++++ Data excerpts ++++

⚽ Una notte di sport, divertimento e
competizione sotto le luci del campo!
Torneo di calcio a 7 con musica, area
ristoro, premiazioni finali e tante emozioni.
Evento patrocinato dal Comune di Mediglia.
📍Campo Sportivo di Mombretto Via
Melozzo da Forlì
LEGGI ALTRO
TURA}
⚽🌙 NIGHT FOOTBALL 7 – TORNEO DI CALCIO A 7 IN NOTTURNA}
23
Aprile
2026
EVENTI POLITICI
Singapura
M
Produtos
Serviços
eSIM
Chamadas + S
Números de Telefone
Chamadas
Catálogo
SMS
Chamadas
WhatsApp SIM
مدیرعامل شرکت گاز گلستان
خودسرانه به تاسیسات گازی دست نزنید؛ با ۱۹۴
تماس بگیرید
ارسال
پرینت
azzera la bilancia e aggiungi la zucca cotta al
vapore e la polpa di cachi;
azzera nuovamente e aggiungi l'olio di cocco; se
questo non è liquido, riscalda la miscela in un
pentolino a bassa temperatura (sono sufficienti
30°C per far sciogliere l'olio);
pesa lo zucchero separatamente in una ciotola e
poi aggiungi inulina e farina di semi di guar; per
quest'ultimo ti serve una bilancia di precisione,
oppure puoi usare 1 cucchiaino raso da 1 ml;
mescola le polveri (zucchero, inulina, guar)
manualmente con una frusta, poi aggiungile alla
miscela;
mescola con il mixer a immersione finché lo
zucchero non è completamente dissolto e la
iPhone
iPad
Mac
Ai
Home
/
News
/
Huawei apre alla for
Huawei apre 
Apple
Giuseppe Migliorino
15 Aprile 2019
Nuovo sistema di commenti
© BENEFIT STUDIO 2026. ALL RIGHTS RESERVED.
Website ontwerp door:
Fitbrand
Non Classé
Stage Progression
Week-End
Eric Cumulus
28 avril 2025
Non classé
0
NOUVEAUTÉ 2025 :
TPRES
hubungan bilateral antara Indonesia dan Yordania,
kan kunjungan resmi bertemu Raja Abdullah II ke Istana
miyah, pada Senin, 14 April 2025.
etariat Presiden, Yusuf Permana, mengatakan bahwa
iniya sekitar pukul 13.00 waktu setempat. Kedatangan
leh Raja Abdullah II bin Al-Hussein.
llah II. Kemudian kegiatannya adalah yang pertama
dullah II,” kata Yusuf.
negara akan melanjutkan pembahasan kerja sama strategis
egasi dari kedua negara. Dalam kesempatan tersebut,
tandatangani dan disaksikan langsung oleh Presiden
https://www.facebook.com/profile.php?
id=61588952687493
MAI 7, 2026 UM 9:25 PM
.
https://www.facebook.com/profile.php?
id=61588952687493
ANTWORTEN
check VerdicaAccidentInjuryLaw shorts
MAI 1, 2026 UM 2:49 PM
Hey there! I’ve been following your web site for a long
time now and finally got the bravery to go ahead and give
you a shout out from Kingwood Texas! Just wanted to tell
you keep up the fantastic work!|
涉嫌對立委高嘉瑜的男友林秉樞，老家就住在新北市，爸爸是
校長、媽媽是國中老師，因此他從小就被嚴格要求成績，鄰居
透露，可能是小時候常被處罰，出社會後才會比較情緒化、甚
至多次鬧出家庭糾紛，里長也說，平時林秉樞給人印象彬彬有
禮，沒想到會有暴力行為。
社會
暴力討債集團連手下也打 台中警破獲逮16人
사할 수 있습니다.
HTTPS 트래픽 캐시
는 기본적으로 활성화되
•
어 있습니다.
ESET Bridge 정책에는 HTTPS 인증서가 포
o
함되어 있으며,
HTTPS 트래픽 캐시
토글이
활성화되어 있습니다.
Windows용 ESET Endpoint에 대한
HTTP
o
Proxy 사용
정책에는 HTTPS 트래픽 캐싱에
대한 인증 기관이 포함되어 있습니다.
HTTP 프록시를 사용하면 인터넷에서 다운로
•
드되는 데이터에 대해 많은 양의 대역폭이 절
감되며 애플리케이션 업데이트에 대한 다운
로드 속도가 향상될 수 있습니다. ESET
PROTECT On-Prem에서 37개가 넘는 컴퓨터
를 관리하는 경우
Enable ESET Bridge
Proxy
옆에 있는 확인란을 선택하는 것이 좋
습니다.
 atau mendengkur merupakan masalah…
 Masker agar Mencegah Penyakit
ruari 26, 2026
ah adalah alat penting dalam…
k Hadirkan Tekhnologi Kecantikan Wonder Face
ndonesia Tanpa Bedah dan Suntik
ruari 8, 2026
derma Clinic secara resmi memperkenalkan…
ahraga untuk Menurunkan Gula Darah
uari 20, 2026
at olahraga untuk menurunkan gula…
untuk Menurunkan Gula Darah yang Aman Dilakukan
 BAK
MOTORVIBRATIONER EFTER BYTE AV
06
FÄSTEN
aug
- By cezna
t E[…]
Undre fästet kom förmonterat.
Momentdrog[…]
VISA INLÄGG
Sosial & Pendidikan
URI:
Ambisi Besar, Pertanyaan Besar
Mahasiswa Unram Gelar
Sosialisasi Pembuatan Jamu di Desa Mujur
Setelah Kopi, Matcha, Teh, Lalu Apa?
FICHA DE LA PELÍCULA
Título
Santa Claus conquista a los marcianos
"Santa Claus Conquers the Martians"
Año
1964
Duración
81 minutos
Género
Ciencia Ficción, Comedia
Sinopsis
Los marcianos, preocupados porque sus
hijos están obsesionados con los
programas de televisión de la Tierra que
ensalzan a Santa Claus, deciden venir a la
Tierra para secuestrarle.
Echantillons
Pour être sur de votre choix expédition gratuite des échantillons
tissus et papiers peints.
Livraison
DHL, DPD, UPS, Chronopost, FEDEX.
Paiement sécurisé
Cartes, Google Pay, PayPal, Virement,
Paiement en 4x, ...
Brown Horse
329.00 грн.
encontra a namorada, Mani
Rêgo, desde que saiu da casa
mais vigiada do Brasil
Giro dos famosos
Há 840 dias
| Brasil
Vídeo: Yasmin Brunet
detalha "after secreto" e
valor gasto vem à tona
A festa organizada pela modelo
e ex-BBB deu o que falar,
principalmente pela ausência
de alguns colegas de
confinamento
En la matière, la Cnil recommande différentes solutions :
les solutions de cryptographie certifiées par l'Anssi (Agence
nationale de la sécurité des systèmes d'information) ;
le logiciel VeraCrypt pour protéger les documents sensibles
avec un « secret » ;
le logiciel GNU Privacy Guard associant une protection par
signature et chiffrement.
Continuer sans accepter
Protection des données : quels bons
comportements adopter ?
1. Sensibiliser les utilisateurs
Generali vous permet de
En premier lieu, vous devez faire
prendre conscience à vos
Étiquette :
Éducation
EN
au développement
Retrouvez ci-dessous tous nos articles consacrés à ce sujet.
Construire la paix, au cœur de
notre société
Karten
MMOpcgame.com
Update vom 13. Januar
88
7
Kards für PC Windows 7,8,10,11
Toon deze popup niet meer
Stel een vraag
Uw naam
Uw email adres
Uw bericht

++++

A single number is the answer: the number of lines in the entries that contain "resmi".

_Answer space:_ 2